When it comes down to safety in the gym, it’s vital to ensure that you’re using the right pieces of equipment at the right time. For free weight exercises such as barbell squats, you simply must make sure that you perform them in a squat rack or failing that, a power rack.
Squat racks are not only there to assist you with un-racking and re-racking the weights when you’re finished, they’re also there to keep you safe during the exercise. Despite being found in virtually every commercial gym you could imagine, some people that use squat racks are still using them incorrectly. Here’s a look at 3 common mistakes people make when using squat racks, and at what you can do to ensure you don’t make them yourself.
Positioning the bar too high
Assuming you’re using a squat rack for squats, one of the worst mistakes you can make is positioning the bar too high on the rack. If the bar is too high, when the time comes to un-rack the weight you may find that you need to stand on your tiptoes to get the bar off the rack. This will put you off balance and if you’re unbalanced you could trip over, drop the bar, or injure yourself in a variety of other ways too.

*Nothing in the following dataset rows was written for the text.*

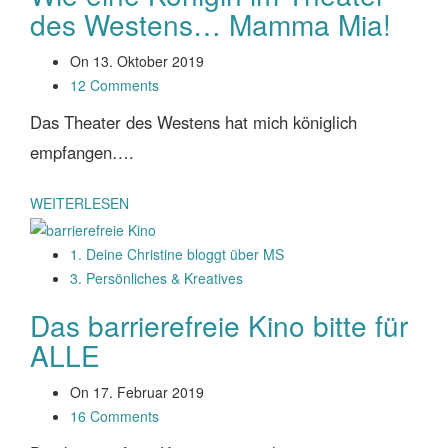
des Westens… Mamma Mia!
On
13. Oktober 2019
12 Comments
Das Theater des Westens hat mich königlich
empfangen….
WEITERLESEN
1. Deine Christine bloggt über MS
3. Persönliches & Kreatives
Das barrierefreie Kino bitte für
ALLE
On
17. Februar 2019
16 Comments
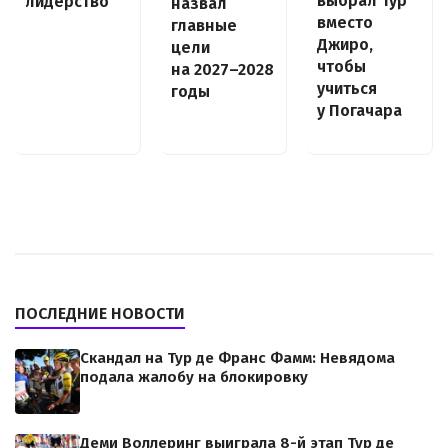
выбрал Тур
лидерство
назвал
вместо
главные
Джиро,
цели
чтобы
на 2027–2028
учиться
годы
у Погачара
ПОСЛЕДНИЕ НОВОСТИ
Скандал на Тур де Франс Фамм: Невядома
подала жалобу на блокировку
Деми Воллеринг выиграла 8-й этап Тур де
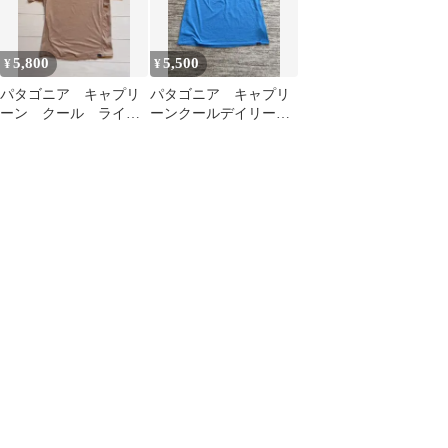
5,800
5,500
¥
¥
パタゴニア キャプリ
パタゴニア キャプリ
ーン クール ライト
ーンクールデイリー
ウェイト
グラフィック 半袖T
シャツ 中古品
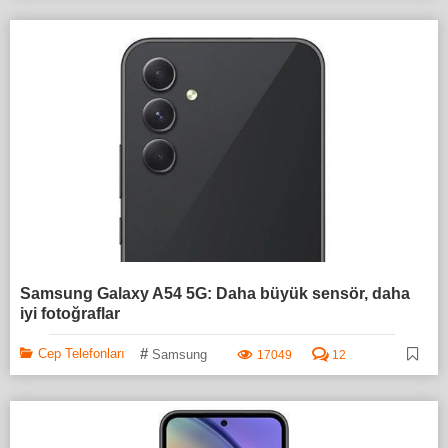
Samsung Galaxy A54 5G: Daha büyük sensör, daha
iyi fotoğraflar
#
Cep Telefonları
Samsung
17049
12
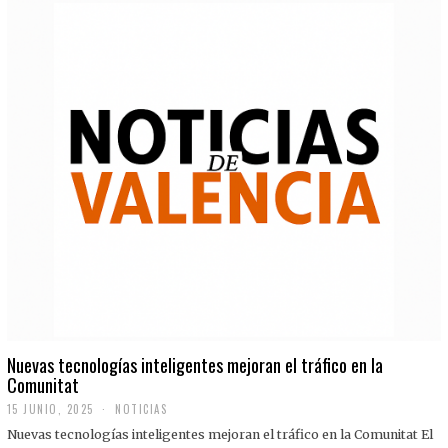
Nuevas tecnologías inteligentes mejoran el tráfico en la
Comunitat
15 JUNIO, 2025
NOTICIAS
Nuevas tecnologías inteligentes mejoran el tráfico en la Comunitat El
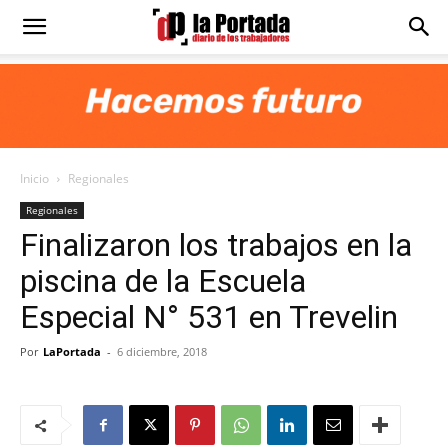
Diario
La
Inicio
Regionales
Portada
Regionales
Finalizaron los trabajos en la
piscina de la Escuela
Especial N° 531 en Trevelin
Por
LaPortada
-
6 diciembre, 2018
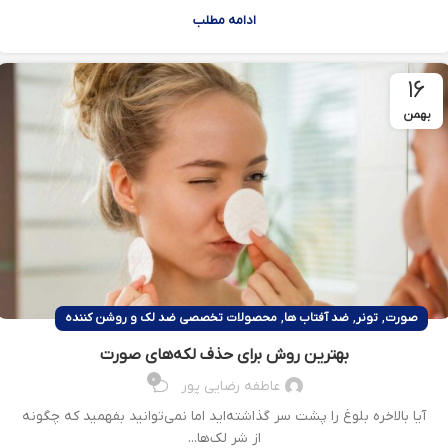
ادامه مطلب
۱۶
بهمن
,
,
,
صورت
تونر
ضد آفتاب ها
محصولات تخصصی ضد لک و روشن کننده
بهترین روش برای حذف لکه‌ها‌ی صورت
۰
عاطفه رضایی پور
آیا بالاخره بلوغ را پشت سر گذاشته‌اید اما نمی‌توانید بفهمید که چگونه
از شر لک‌ها...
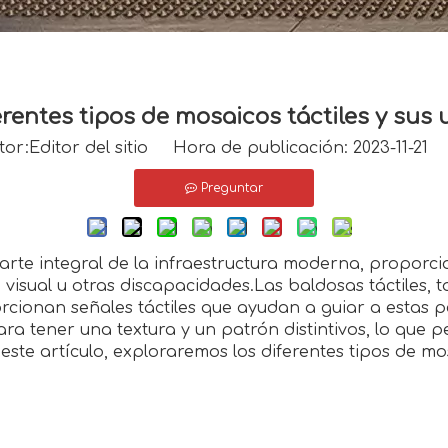
erentes tipos de mosaicos táctiles y sus 
:Editor del sitio Hora de publicación: 2023-11-21
Preguntar
rte integral de la infraestructura moderna, proporc
isual u otras discapacidades.Las baldosas táctiles, 
porcionan señales táctiles que ayudan a guiar a estas 
ra tener una textura y un patrón distintivos, lo que 
te artículo, exploraremos los diferentes tipos de mos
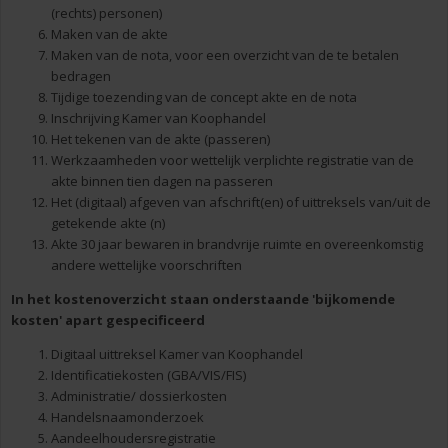
(rechts) personen)
Maken van de akte
Maken van de nota, voor een overzicht van de te betalen
bedragen
Tijdige toezending van de concept akte en de nota
Inschrijving Kamer van Koophandel
Het tekenen van de akte (passeren)
Werkzaamheden voor wettelijk verplichte registratie van de
akte binnen tien dagen na passeren
Het (digitaal) afgeven van afschrift(en) of uittreksels van/uit de
getekende akte (n)
Akte 30 jaar bewaren in brandvrije ruimte en overeenkomstig
andere wettelijke voorschriften
In het kostenoverzicht staan onderstaande 'bijkomende
kosten' apart gespecificeerd
Digitaal uittreksel Kamer van Koophandel
Identificatiekosten (GBA/VIS/FIS)
Administratie/ dossierkosten
Handelsnaamonderzoek
Aandeelhoudersregistratie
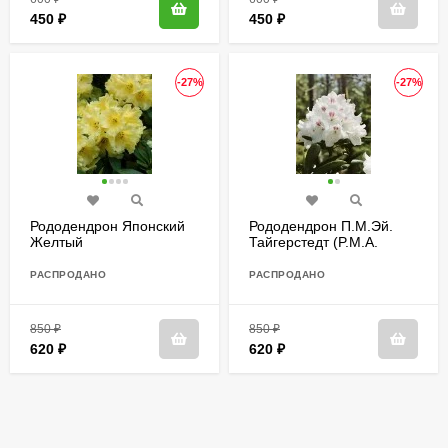
450
₽
450
₽
-27%
-27%
Рододендрон Японский
Рододендрон П.М.Эй.
Желтый
Тайгерстедт (P.M.A.
Tigerstedt)
РАСПРОДАНО
РАСПРОДАНО
850
₽
850
₽
620
₽
620
₽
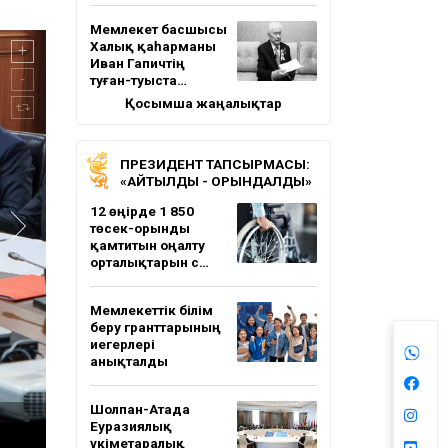
Мемлекет басшысы
Халық қаһарманы
Иван Гапичтің
туған-туыста…
Қосымша жаңалықтар
ПРЕЗИДЕНТ ТАПСЫРМАСЫ:
«АЙТЫЛДЫ - ОРЫНДАЛДЫ»
12 өңірде 1 850
төсек-орынды
қамтитын оңалту
орталықтарын с…
Мемлекеттік білім
беру гранттарының
иегерлері
анықталды
Шолпан-Атада
Еуразиялық
үкіметаралық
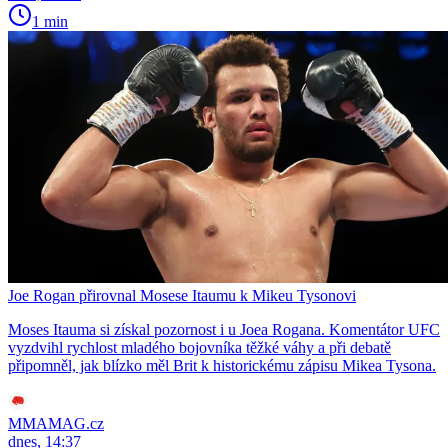
1 min
Joe Rogan přirovnal Mosese Itaumu k Mikeu Tysonovi
Moses Itauma si získal pozornost i u Joea Rogana. Komentátor UFC
vyzdvihl rychlost mladého bojovníka těžké váhy a při debatě
připomněl, jak blízko měl Brit k historickému zápisu Mikea Tysona.
MMAMAG.cz
dnes, 14:37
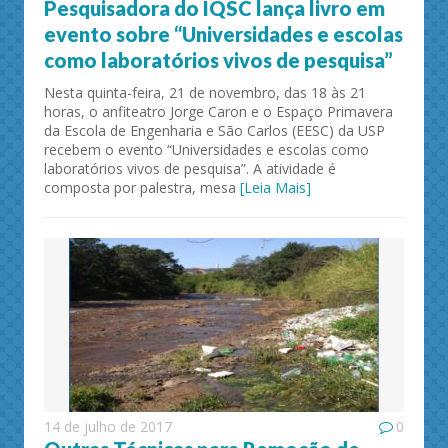
Pesquisadora do IQSC lança livro em
evento sobre “Universidades e escolas
como laboratórios vivos de pesquisa”
Nesta quinta-feira, 21 de novembro, das 18 às 21
horas, o anfiteatro Jorge Caron e o Espaço Primavera
da Escola de Engenharia e São Carlos (EESC) da USP
recebem o evento “Universidades e escolas como
laboratórios vivos de pesquisa”. A atividade é
composta por palestra, mesa
[Leia Mais]
14 de julho de 2017
0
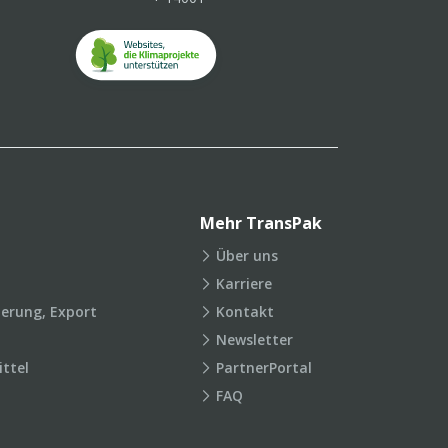
Mehr TransPak
Über uns
Karriere
ierung, Export
Kontakt
Newsletter
ttel
PartnerPortal
FAQ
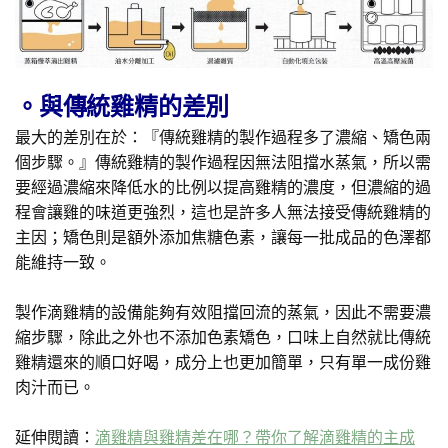
。與傳統雞精的差別
最大的差別在於：『傳統雞精的製作過程多了濃縮、矯色兩
個步驟。』傳統雞精的製作過程因無法阻擋水蒸氣，所以需
要經過濃縮來降低水的比例以提高雞精的濃度，但濃縮的過
程會讓雞的味道更強烈，這也是許多人無法接受傳統雞精的
主因；矯色則是額外添加焦糖色素，讓每一批成品的色澤都
能維持一致。
製作滴雞精的設備能夠有效阻擋回流的蒸氣，因此不需要濃
縮步驟，除此之外也不添加色素矯色，口味上自然就比傳統
雞精還來的順口好喝，成分上也更加簡單，只有單一成份雞
肉汁而已。
延伸閱讀：
滴雞精與雞精差在哪？帶你了解滴雞精的主成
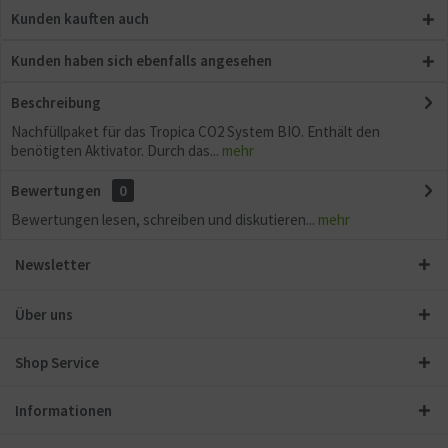
Kunden kauften auch
Kunden haben sich ebenfalls angesehen
Beschreibung
Nachfüllpaket für das Tropica CO2 System BIO. Enthält den
benötigten Aktivator. Durch das...
mehr
Bewertungen
0
Bewertungen lesen, schreiben und diskutieren...
mehr
Newsletter
Über uns
Shop Service
Informationen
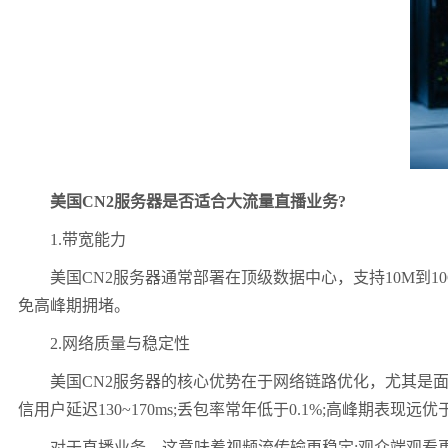
美国CN2服务器是否适合大流量直播业务?
1.带宽能力
美国CN2服务器通常部署在顶级数据中心，支持10M到10
免高峰期拥堵。
2.网络质量与稳定性
美国CN2服务器的核心优势在于网络链路优化，尤其是面向中
信用户延迟130~170ms;丢包率常年低于0.1%;高峰期表现远优
对于直播业务，这意味着视频流传输更稳定;观众端观看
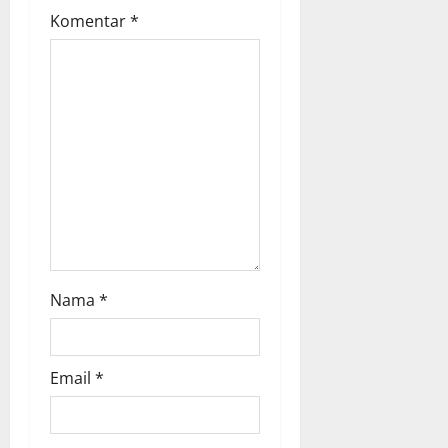
i
Komentar
*
o
n
Nama
*
Email
*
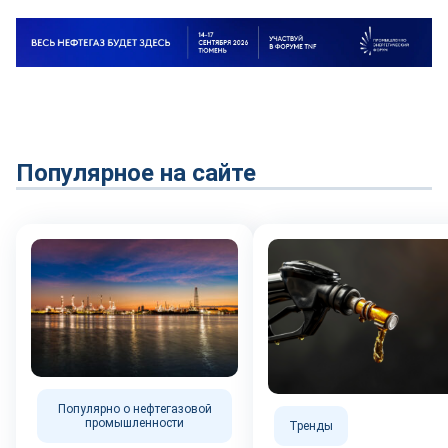
Популярное на сайте
Популярно о нефтегазовой
промышленности
Тренды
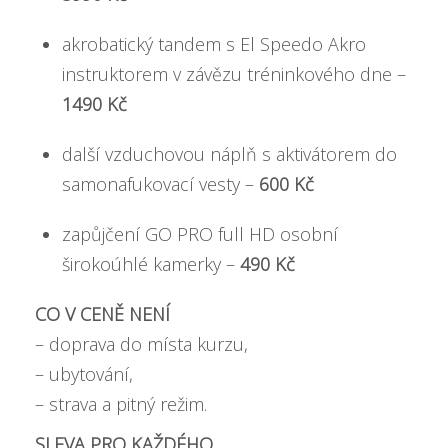
akrobatický tandem s El Speedo Akro
instruktorem v závězu tréninkového dne –
1490 Kč
další vzduchovou náplň s aktivátorem do
samonafukovací vesty –
600 Kč
zapůjčení GO PRO full HD osobní
širokoúhlé kamerky –
490 Kč
CO V CENĚ NENÍ
– doprava do místa kurzu,
– ubytování,
– strava a pitný režim.
SLEVA PRO KAŽDÉHO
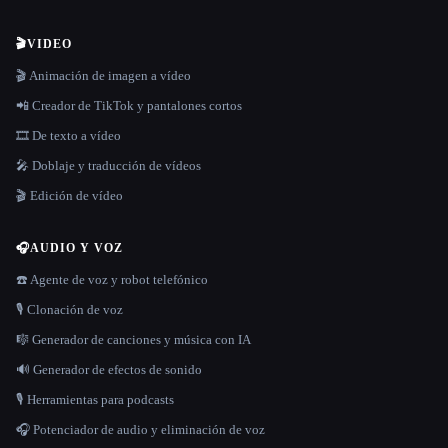
🎬
VIDEO
🎬 Animación de imagen a vídeo
📲 Creador de TikTok y pantalones cortos
🎞️ De texto a vídeo
🎤 Doblaje y traducción de vídeos
🎬 Edición de vídeo
🎧
AUDIO Y VOZ
☎️ Agente de voz y robot telefónico
🎙️ Clonación de voz
🎼 Generador de canciones y música con IA
🔊 Generador de efectos de sonido
🎙️ Herramientas para podcasts
🎧 Potenciador de audio y eliminación de voz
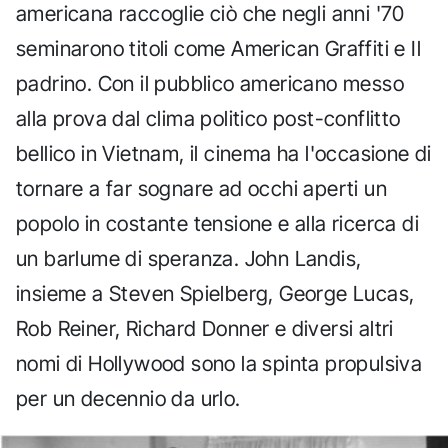
americana raccoglie ciò che negli anni '70
seminarono titoli come American Graffiti e Il
padrino. Con il pubblico americano messo
alla prova dal clima politico post-conflitto
bellico in Vietnam, il cinema ha l'occasione di
tornare a far sognare ad occhi aperti un
popolo in costante tensione e alla ricerca di
un barlume di speranza. John Landis,
insieme a Steven Spielberg, George Lucas,
Rob Reiner, Richard Donner e diversi altri
nomi di Hollywood sono la spinta propulsiva
per un decennio da urlo.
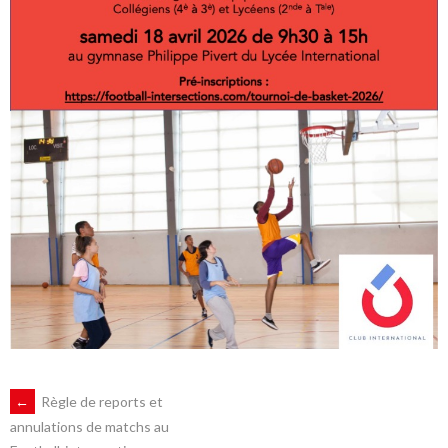
NAVIGATION
←
Règle de reports et
annulations de matchs au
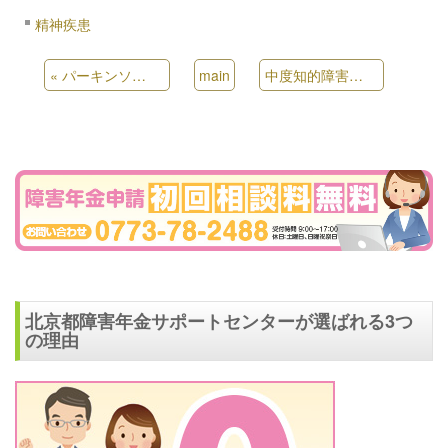
精神疾患
«
パーキンソン病での受給例
main
中度知的障害での受給例
»
北京都障害年金サポートセンターが選ばれる3つ
の理由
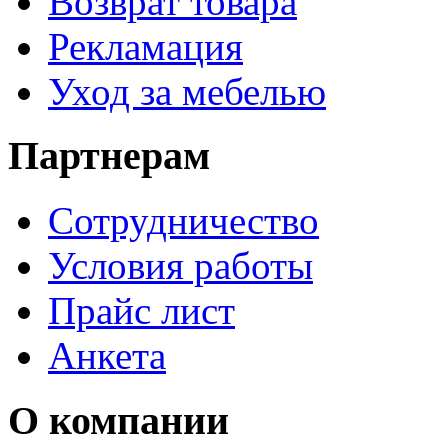
Возврат товара
Рекламация
Уход за мебелью
Партнерам
Сотрудничество
Условия работы
Прайс лист
Анкета
О компании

When you un-rack the bar, you need to ensure that you’re as stable and as balanced as you can possibly be.
Positioning the bar too low
Another very common mistake that people make for squats is positioning the bar too low on the rack. Because they’re worried of losing their balance if the bar is too high, people often try to play it safe and position the bar too low. This is equally as dangerous because you’ll need to bend down to lift the weight off, and then stand back up with the bar now across your back/shoulders. This puts pressure on your back and spine and could result in a very painful injury.
Feeling overly safe and lifting heavy
Squat racks are fantastic inventions that have saved lives in the past and have prevented countless injuries in the process. They’re designed with safety and functionality in mind. Squat racks are great because they do allow people to train heavy when alone, without the benefit of a spotter. If you get into trouble and can’t lift the weight, you simply roll it off of your shoulders, or from wherever it happens to be depending on which exercise you’re doing, and let the safety bars catch it.
However, some people fall into a false sense of security when using squat racks and they train heavier than they should because they think they’ll be safe. Yes, the rack will indeed offer a layer of protection and it will stop them from being crushed by the bar, but it does not guarantee that you’ll be safe, or injury-free, if you try lifting weights which are too heavy. Always assess your strength when using a squat rack and never train ridiculously heavy without a spotter.